**ACTION ITEM**
Your answer should be the complete set of entries, transcribed exactly.

[Data items]

******************************

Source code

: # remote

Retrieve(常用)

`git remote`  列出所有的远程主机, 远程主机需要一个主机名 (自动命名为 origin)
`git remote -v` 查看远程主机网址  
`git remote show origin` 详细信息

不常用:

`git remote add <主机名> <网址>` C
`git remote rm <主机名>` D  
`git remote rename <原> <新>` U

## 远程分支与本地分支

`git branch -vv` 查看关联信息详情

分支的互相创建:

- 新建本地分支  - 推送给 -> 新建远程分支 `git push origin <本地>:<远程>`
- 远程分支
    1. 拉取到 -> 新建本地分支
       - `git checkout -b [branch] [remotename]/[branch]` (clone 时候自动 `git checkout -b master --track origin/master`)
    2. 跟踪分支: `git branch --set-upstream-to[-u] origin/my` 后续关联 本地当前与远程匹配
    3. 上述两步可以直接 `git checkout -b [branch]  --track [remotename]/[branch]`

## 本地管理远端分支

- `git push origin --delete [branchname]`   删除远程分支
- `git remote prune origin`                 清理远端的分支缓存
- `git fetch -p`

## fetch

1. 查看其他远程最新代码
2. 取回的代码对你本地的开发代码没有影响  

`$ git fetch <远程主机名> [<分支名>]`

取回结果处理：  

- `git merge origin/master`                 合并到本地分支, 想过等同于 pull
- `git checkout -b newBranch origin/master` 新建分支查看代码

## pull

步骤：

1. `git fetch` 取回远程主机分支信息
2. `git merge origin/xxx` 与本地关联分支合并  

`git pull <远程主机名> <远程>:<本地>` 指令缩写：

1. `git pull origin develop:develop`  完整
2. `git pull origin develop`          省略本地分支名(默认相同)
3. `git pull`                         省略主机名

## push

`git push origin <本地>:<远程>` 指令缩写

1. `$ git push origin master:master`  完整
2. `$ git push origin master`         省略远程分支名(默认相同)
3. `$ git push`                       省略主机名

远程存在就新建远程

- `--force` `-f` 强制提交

******************************

**RESPONSE TO THIS TASK**
Source code

: # remote

Retrieve(常用)

`git remote`  列出所有的远程主机, 远程主机需要一个主机名 (自动命名为 origin)
`git remote -v` 查看远程主机网址  
`git remote show origin` 详细信息

不常用:

`git remote add <主机名> <网址>` C
`git remote rm <主机名>` D  
`git remote rename <原> <新>` U

## 远程分支与本地分支

`git branch -vv` 查看关联信息详情

分支的互相创建:

- 新建本地分支  - 推送给 -> 新建远程分支 `git push origin <本地>:<远程>`
- 远程分支
    1. 拉取到 -> 新建本地分支
       - `git checkout -b [branch] [remotename]/[branch]` (clone 时候自动 `git checkout -b master --track origin/master`)
    2. 跟踪分支: `git branch --set-upstream-to[-u] origin/my` 后续关联 本地当前与远程匹配
    3. 上述两步可以直接 `git checkout -b [branch]  --track [remotename]/[branch]`

## 本地管理远端分支

- `git push origin --delete [branchname]`   删除远程分支
- `git remote prune origin`                 清理远端的分支缓存
- `git fetch -p`

## fetch

1. 查看其他远程最新代码
2. 取回的代码对你本地的开发代码没有影响  

`$ git fetch <远程主机名> [<分支名>]`

取回结果处理：  

- `git merge origin/master`                 合并到本地分支, 想过等同于 pull
- `git checkout -b newBranch origin/master` 新建分支查看代码

## pull

步骤：

1. `git fetch` 取回远程主机分支信息
2. `git merge origin/xxx` 与本地关联分支合并  

`git pull <远程主机名> <远程>:<本地>` 指令缩写：

1. `git pull origin develop:develop`  完整
2. `git pull origin develop`          省略本地分支名(默认相同)
3. `git pull`                         省略主机名

## push

`git push origin <本地>:<远程>` 指令缩写

1. `$ git push origin master:master`  完整
2. `$ git push origin master`         省略远程分支名(默认相同)
3. `$ git push`                       省略主机名

远程存在就新建远程

- `--force` `-f` 强制提交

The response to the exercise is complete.